From the Soviet perspective, Operation Medved had been a failure. Karachi was still a very long way away from the Red Army’s tentacles, and the people of India had yet to be incited into revolt. Following this failure, Apanasenko was recalled to Moscow, where he was informed that his “political reliability was being called into question”, and that only “his previous demonstrations of loyalty to the military line of the Centre” were saving him- ie, he was on very thin ice, and had he not crossed the Indus River as dictated by Stalin, he would be in prison by now. Nonetheless, the first few months of the Indian campaign were proof that the Soviet combination of politics and military tactics was not a good one.

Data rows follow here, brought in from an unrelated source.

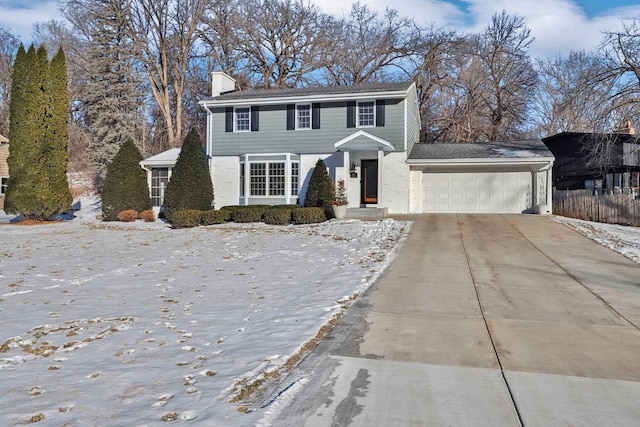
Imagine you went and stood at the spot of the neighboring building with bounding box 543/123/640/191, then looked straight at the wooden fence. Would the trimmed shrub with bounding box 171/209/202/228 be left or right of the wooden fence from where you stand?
right

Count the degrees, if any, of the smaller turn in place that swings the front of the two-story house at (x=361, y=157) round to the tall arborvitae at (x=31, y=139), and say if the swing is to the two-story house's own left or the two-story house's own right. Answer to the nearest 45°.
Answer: approximately 90° to the two-story house's own right

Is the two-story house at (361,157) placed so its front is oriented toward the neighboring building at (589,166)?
no

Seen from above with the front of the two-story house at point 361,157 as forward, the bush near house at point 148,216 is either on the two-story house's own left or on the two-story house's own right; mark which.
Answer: on the two-story house's own right

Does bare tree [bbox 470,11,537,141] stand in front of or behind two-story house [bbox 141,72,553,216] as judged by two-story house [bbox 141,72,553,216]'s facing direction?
behind

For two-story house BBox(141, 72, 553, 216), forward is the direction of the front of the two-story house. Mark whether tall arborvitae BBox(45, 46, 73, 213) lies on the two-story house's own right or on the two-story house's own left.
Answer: on the two-story house's own right

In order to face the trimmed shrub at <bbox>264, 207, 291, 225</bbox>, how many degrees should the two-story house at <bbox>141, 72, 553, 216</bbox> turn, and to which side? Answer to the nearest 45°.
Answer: approximately 45° to its right

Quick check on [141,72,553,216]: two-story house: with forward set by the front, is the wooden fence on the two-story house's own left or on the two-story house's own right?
on the two-story house's own left

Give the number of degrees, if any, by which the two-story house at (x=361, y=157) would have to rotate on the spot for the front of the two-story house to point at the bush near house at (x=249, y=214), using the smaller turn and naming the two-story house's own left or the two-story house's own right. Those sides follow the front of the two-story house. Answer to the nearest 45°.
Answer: approximately 45° to the two-story house's own right

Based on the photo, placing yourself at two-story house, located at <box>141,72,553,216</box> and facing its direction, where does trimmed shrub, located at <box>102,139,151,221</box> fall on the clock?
The trimmed shrub is roughly at 3 o'clock from the two-story house.

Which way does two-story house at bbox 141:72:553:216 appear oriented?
toward the camera

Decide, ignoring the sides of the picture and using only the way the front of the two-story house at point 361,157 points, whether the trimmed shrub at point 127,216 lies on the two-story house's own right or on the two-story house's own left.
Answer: on the two-story house's own right

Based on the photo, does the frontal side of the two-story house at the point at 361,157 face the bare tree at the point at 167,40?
no
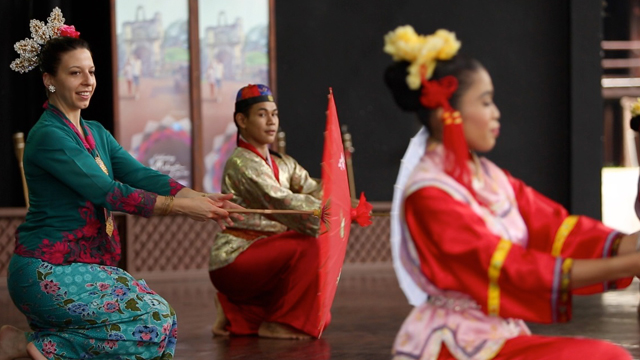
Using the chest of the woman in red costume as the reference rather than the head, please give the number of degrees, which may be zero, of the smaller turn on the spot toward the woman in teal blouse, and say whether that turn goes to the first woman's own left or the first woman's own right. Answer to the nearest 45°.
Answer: approximately 135° to the first woman's own left

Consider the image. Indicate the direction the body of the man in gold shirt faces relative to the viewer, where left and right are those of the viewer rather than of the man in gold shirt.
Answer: facing the viewer and to the right of the viewer

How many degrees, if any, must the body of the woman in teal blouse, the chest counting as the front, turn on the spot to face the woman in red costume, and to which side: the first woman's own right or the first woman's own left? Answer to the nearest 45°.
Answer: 0° — they already face them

Next update will be Finland!
Comments?
(1) These planes have a roughly 3800-km range, of which half is 1900km. The need to fly high in the mountains substantially decreases their effective operational range
(2) ITTL, without Operation Barbarossa, the Soviets will take far longer to reorganise their army from the sloppy state the Great Purge has left it in.
(3) Even this early in the war, there are a few Pashtuns who, operating by the maxim “the devil you know is better than the devil you don’t”, are willing to act as spies in the occupied areas.